**Raw data**:
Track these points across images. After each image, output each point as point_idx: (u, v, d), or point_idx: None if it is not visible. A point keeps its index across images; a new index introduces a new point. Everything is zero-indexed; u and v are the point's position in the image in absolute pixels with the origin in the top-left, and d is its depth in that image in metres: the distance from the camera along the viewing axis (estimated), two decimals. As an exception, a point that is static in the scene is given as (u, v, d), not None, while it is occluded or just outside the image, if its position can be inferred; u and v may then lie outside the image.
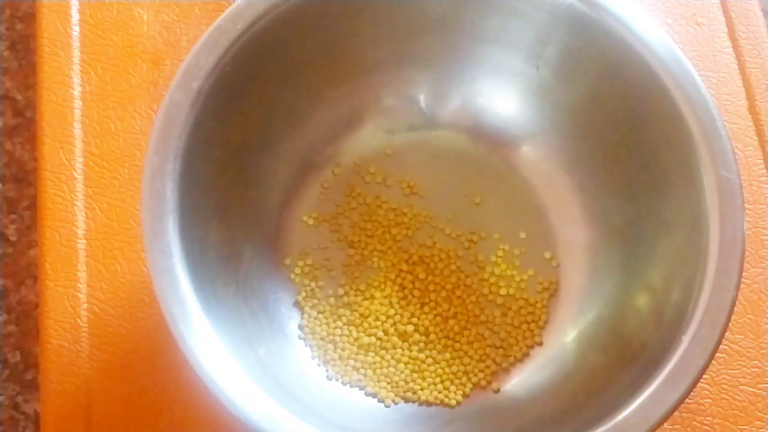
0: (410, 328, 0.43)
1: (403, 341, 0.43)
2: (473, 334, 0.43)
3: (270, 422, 0.33)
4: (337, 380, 0.42)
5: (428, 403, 0.42)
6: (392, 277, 0.44)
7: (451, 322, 0.43)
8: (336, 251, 0.45)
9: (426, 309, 0.44)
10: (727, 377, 0.44)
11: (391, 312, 0.43)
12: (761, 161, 0.49)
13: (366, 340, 0.43)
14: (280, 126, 0.44)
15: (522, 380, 0.42)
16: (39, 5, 0.49)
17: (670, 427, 0.43)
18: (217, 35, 0.38)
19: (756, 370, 0.44)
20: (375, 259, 0.45)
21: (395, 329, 0.43)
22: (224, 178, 0.41)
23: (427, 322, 0.43)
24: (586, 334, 0.42)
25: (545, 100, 0.45)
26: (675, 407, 0.34)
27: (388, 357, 0.42)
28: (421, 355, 0.43)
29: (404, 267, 0.44)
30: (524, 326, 0.44)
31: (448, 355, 0.43)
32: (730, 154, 0.38)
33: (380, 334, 0.43)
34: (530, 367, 0.43)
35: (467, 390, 0.42)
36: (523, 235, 0.46)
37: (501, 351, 0.43)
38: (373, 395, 0.42)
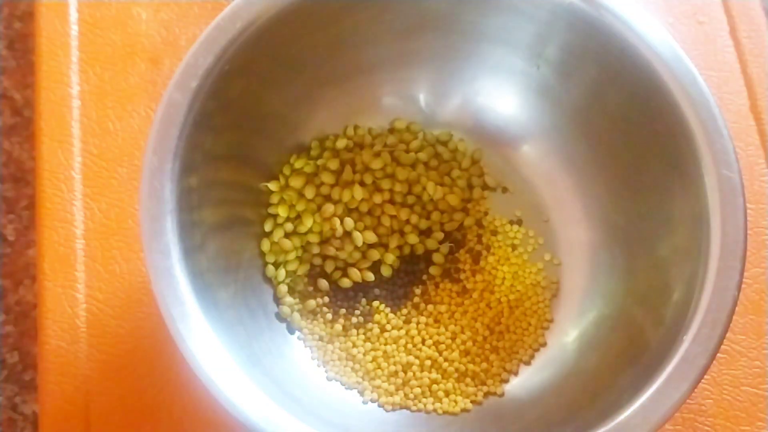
0: (412, 330, 0.43)
1: (404, 344, 0.43)
2: (477, 338, 0.43)
3: (269, 423, 0.33)
4: (336, 381, 0.42)
5: (435, 413, 0.41)
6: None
7: (452, 327, 0.43)
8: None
9: (427, 311, 0.43)
10: (729, 378, 0.44)
11: (391, 316, 0.43)
12: (763, 161, 0.49)
13: (367, 345, 0.42)
14: (280, 125, 0.44)
15: (522, 381, 0.42)
16: (37, 4, 0.48)
17: (671, 427, 0.43)
18: (216, 34, 0.37)
19: (757, 370, 0.44)
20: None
21: (396, 332, 0.43)
22: (223, 178, 0.40)
23: (428, 324, 0.43)
24: (587, 334, 0.42)
25: (546, 99, 0.44)
26: (676, 408, 0.34)
27: (389, 360, 0.42)
28: (426, 362, 0.42)
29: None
30: (530, 328, 0.43)
31: (455, 363, 0.42)
32: (732, 153, 0.37)
33: (381, 336, 0.43)
34: (531, 368, 0.43)
35: (478, 397, 0.42)
36: (523, 235, 0.45)
37: (508, 355, 0.43)
38: (373, 400, 0.42)
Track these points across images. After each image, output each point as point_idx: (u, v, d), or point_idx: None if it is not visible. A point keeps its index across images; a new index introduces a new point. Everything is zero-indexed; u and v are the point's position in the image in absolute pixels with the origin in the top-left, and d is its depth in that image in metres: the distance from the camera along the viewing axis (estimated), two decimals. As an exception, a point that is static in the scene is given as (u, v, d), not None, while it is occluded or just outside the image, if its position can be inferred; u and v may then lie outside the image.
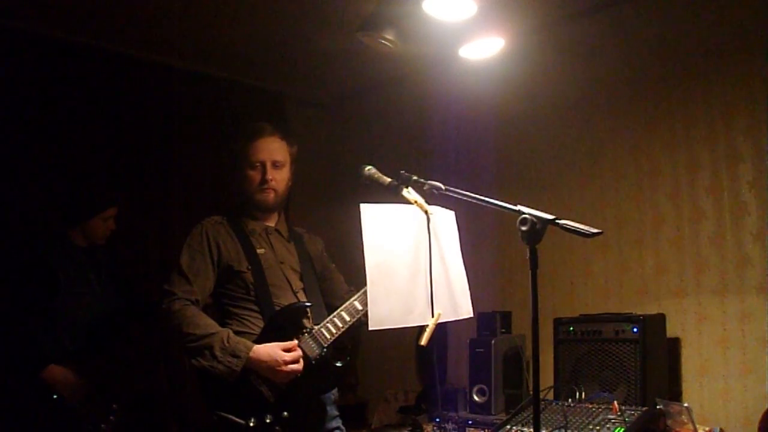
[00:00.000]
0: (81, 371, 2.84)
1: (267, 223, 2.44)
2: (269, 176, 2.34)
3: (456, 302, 1.81)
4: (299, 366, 2.16)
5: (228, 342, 2.12)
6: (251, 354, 2.12)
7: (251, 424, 2.11)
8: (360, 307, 2.23)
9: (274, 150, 2.37)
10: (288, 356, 2.14)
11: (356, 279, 1.71)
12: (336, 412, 2.42)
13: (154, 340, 3.68)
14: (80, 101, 3.66)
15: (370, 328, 1.66)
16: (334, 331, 2.26)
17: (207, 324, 2.17)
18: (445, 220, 1.85)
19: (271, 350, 2.14)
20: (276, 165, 2.36)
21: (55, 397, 2.77)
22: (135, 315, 3.26)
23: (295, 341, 2.19)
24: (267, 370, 2.14)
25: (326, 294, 2.50)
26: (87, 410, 2.85)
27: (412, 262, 1.71)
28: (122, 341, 3.15)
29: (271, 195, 2.37)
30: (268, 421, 2.13)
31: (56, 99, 3.58)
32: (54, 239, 3.02)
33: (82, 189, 3.14)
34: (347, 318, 2.26)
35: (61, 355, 2.83)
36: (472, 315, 1.87)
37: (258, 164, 2.35)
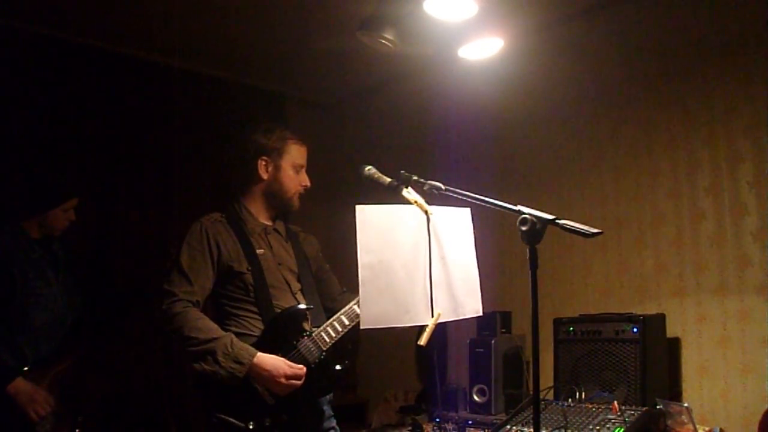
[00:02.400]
0: (43, 382, 2.63)
1: (266, 223, 2.43)
2: (308, 183, 2.45)
3: (458, 302, 1.81)
4: (299, 382, 2.16)
5: (231, 348, 2.11)
6: (254, 360, 2.12)
7: (250, 427, 2.11)
8: (359, 311, 2.23)
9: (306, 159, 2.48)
10: (290, 371, 2.14)
11: (355, 280, 1.72)
12: (331, 412, 2.43)
13: (131, 339, 3.58)
14: (81, 101, 3.67)
15: (362, 327, 1.67)
16: (333, 334, 2.26)
17: (209, 328, 2.15)
18: (453, 219, 1.85)
19: (275, 361, 2.14)
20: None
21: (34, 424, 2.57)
22: (102, 312, 3.09)
23: (304, 367, 2.19)
24: (266, 380, 2.13)
25: (320, 295, 2.50)
26: (51, 426, 2.64)
27: (409, 263, 1.72)
28: (87, 343, 2.93)
29: (299, 198, 2.46)
30: (267, 424, 2.13)
31: (56, 99, 3.58)
32: (7, 232, 2.75)
33: (43, 179, 2.93)
34: (347, 322, 2.27)
35: (21, 363, 2.61)
36: (480, 314, 1.87)
37: (300, 168, 2.43)
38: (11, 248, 2.71)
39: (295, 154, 2.41)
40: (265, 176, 2.38)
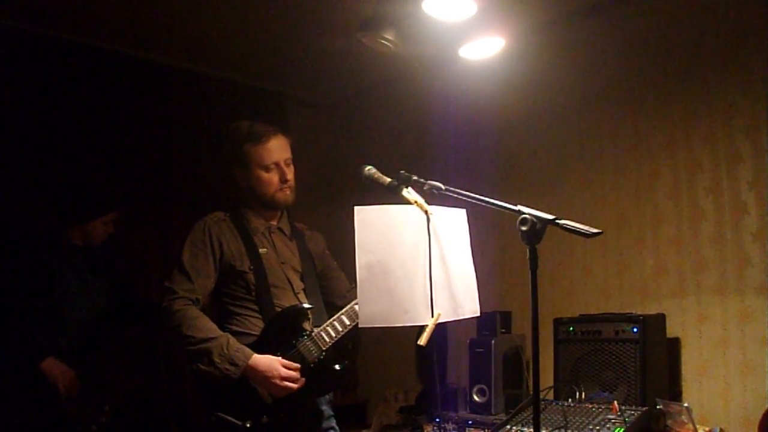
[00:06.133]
0: (75, 369, 2.85)
1: (270, 221, 2.43)
2: (288, 176, 2.34)
3: (457, 302, 1.81)
4: (295, 385, 2.15)
5: (227, 349, 2.11)
6: (249, 362, 2.12)
7: (248, 426, 2.11)
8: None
9: (283, 148, 2.35)
10: (285, 372, 2.14)
11: (355, 280, 1.72)
12: (331, 412, 2.42)
13: (151, 340, 3.67)
14: (80, 101, 3.66)
15: (360, 326, 1.67)
16: (333, 334, 2.26)
17: (207, 327, 2.15)
18: (450, 219, 1.85)
19: (270, 362, 2.14)
20: (287, 163, 2.36)
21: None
22: (132, 315, 3.27)
23: (299, 366, 2.18)
24: (261, 380, 2.13)
25: (328, 292, 2.50)
26: (79, 410, 2.83)
27: (408, 263, 1.71)
28: (116, 341, 3.14)
29: (289, 193, 2.36)
30: (264, 422, 2.13)
31: (56, 98, 3.58)
32: (52, 237, 3.02)
33: (86, 191, 3.19)
34: (347, 322, 2.27)
35: (56, 353, 2.83)
36: (478, 314, 1.87)
37: (273, 166, 2.31)
38: (54, 251, 2.96)
39: (258, 155, 2.29)
40: (242, 185, 2.37)
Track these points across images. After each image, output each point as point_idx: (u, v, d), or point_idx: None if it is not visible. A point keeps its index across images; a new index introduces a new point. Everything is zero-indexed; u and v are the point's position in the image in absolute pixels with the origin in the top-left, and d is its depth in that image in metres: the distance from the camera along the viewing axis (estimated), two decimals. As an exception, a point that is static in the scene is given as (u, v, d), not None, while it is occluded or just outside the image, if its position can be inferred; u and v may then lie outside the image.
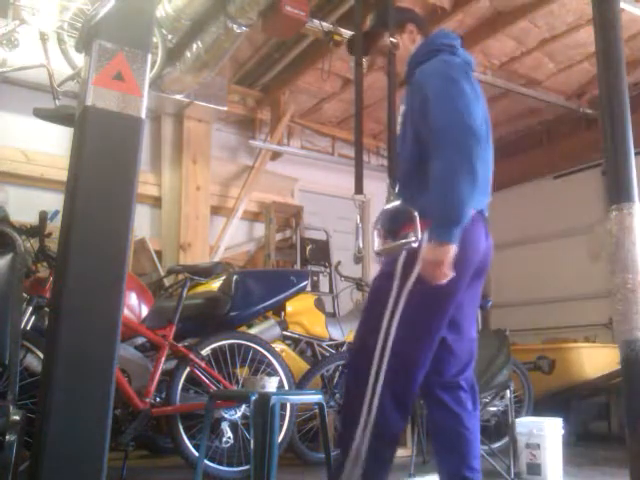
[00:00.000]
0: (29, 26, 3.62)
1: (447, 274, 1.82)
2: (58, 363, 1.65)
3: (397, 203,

**Assignment**:
Would you please output each record exactly, leaving the images out?

**Reply to the exercise**:
Track these points across images. After each image, output each point as point_idx: (u, v, d), or point_idx: None if it is not visible. A point keeps its index across images; a new index introduces a new point. Everything is zero-indexed; u and v are the point's position in the image in absolute pixels with the origin in the top-left, and d is its depth in that image in metres: the distance from the camera along the viewing axis (estimated), two decimals. As an exception, a point that is static in the scene is given as (u, v, d), not None, while it is occluded or just outside the image, if its position can be inferred; u and v may then lie outside the image.
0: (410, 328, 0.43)
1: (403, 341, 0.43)
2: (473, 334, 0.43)
3: (270, 422, 0.33)
4: (337, 380, 0.42)
5: (428, 403, 0.42)
6: (392, 277, 0.44)
7: (451, 322, 0.43)
8: (336, 251, 0.45)
9: (426, 309, 0.44)
10: (727, 377, 0.44)
11: (391, 312, 0.43)
12: (761, 161, 0.49)
13: (366, 340, 0.43)
14: (280, 126, 0.44)
15: (522, 380, 0.42)
16: (39, 5, 0.49)
17: (670, 427, 0.43)
18: (217, 35, 0.38)
19: (756, 370, 0.44)
20: (375, 259, 0.45)
21: (395, 329, 0.43)
22: (224, 178, 0.41)
23: (427, 322, 0.43)
24: (586, 334, 0.42)
25: (545, 100, 0.45)
26: (675, 407, 0.34)
27: (388, 357, 0.42)
28: (421, 355, 0.43)
29: (404, 267, 0.44)
30: (524, 326, 0.44)
31: (448, 355, 0.43)
32: (730, 154, 0.38)
33: (380, 334, 0.43)
34: (530, 367, 0.43)
35: (467, 390, 0.42)
36: (523, 235, 0.46)
37: (501, 351, 0.43)
38: (373, 395, 0.42)
0: (412, 330, 0.43)
1: (404, 344, 0.43)
2: (477, 338, 0.43)
3: (269, 423, 0.33)
4: (336, 381, 0.42)
5: (435, 413, 0.41)
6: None
7: (452, 327, 0.43)
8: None
9: (427, 311, 0.43)
10: (729, 378, 0.44)
11: (391, 316, 0.43)
12: (763, 161, 0.49)
13: (367, 345, 0.42)
14: (280, 125, 0.44)
15: (522, 381, 0.42)
16: (37, 4, 0.48)
17: (671, 427, 0.43)
18: (216, 34, 0.37)
19: (757, 370, 0.44)
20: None
21: (396, 332, 0.43)
22: (223, 178, 0.40)
23: (428, 324, 0.43)
24: (587, 334, 0.42)
25: (546, 99, 0.44)
26: (676, 408, 0.34)
27: (389, 360, 0.42)
28: (426, 362, 0.42)
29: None
30: (530, 328, 0.43)
31: (455, 363, 0.42)
32: (732, 153, 0.37)
33: (381, 336, 0.43)
34: (531, 368, 0.43)
35: (478, 397, 0.42)
36: (523, 235, 0.45)
37: (508, 355, 0.43)
38: (373, 400, 0.42)
Track these points across images. After each image, output each point as point_idx: (u, v, d), or point_idx: None if it is not visible. A point keeps its index across images; a new index introduces a new point. Everything is zero-indexed; u and v are the point's position in the image in absolute pixels with the origin in the top-left, and d is its depth in that image in metres: the distance from the camera along the viewing axis (estimated), two decimals. As an exception, a point that is static in the scene is given as (u, v, d), not None, while it is occluded or just outside the image, if its position can be inferred; u and v may then lie outside the image.
[00:00.000]
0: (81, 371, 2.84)
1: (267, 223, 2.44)
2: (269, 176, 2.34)
3: (456, 302, 1.81)
4: (299, 366, 2.16)
5: (228, 342, 2.12)
6: (251, 354, 2.12)
7: (251, 424, 2.11)
8: (360, 307, 2.23)
9: (274, 150, 2.37)
10: (288, 356, 2.14)
11: (356, 279, 1.71)
12: (336, 412, 2.42)
13: (154, 340, 3.68)
14: (80, 101, 3.66)
15: (370, 328, 1.66)
16: (334, 331, 2.26)
17: (207, 324, 2.17)
18: (445, 220, 1.85)
19: (271, 350, 2.14)
20: (276, 165, 2.36)
21: (55, 397, 2.77)
22: (135, 315, 3.26)
23: (295, 341, 2.19)
24: (267, 370, 2.14)
25: (326, 294, 2.50)
26: (87, 410, 2.85)
27: (412, 262, 1.71)
28: (122, 341, 3.15)
29: (271, 195, 2.37)
30: (268, 421, 2.13)
31: (56, 99, 3.58)
32: (54, 239, 3.02)
33: (82, 189, 3.14)
34: (347, 318, 2.26)
35: (61, 355, 2.83)
36: (472, 315, 1.87)
37: (258, 164, 2.35)
[00:02.400]
0: (43, 382, 2.63)
1: (266, 223, 2.43)
2: (308, 183, 2.45)
3: (458, 302, 1.81)
4: (299, 382, 2.16)
5: (231, 348, 2.11)
6: (254, 360, 2.12)
7: (250, 427, 2.11)
8: (359, 311, 2.23)
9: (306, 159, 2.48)
10: (290, 371, 2.14)
11: (355, 280, 1.72)
12: (331, 412, 2.43)
13: (131, 339, 3.58)
14: (81, 101, 3.67)
15: (362, 327, 1.67)
16: (333, 334, 2.26)
17: (209, 328, 2.15)
18: (453, 219, 1.85)
19: (275, 361, 2.14)
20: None
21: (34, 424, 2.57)
22: (102, 312, 3.09)
23: (304, 367, 2.19)
24: (266, 380, 2.13)
25: (320, 295, 2.50)
26: (51, 426, 2.64)
27: (409, 263, 1.72)
28: (87, 343, 2.93)
29: (299, 198, 2.46)
30: (267, 424, 2.13)
31: (56, 99, 3.58)
32: (7, 232, 2.75)
33: (43, 179, 2.93)
34: (347, 322, 2.27)
35: (21, 363, 2.61)
36: (480, 314, 1.87)
37: (300, 168, 2.43)
38: (11, 248, 2.71)
39: (295, 154, 2.41)
40: (265, 176, 2.38)
[00:06.133]
0: (75, 369, 2.85)
1: (270, 221, 2.43)
2: (288, 176, 2.34)
3: (457, 302, 1.81)
4: (295, 385, 2.15)
5: (227, 349, 2.11)
6: (249, 362, 2.12)
7: (248, 426, 2.11)
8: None
9: (283, 148, 2.35)
10: (285, 372, 2.14)
11: (355, 280, 1.72)
12: (331, 412, 2.42)
13: (151, 340, 3.67)
14: (80, 101, 3.66)
15: (360, 326, 1.67)
16: (333, 334, 2.26)
17: (207, 327, 2.15)
18: (450, 219, 1.85)
19: (270, 362, 2.14)
20: (287, 163, 2.36)
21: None
22: (132, 315, 3.27)
23: (299, 366, 2.18)
24: (261, 380, 2.13)
25: (328, 292, 2.50)
26: (79, 410, 2.83)
27: (408, 263, 1.71)
28: (116, 341, 3.14)
29: (289, 193, 2.36)
30: (264, 422, 2.13)
31: (56, 98, 3.58)
32: (52, 237, 3.02)
33: (86, 191, 3.19)
34: (347, 322, 2.27)
35: (56, 353, 2.83)
36: (478, 314, 1.87)
37: (273, 166, 2.31)
38: (54, 251, 2.96)
39: (258, 155, 2.29)
40: (242, 185, 2.37)
Track these points across images. After each image, output each point as point_idx: (u, v, d), or point_idx: None if it is not visible. A point keeps its index across images; a new index introduces a new point. Everything is zero-indexed; u and v are the point's position in the image in absolute pixels with the origin in the top-left, and d is its depth in that image in metres: the distance from the camera along the viewing axis (estimated), two decimals. As an exception, a point that is static in the scene is given as (u, v, d), not None, while it is occluded or just outside the image, if its position can be inferred; u and v may then lie outside the image.
[00:00.000]
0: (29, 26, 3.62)
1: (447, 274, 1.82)
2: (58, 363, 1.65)
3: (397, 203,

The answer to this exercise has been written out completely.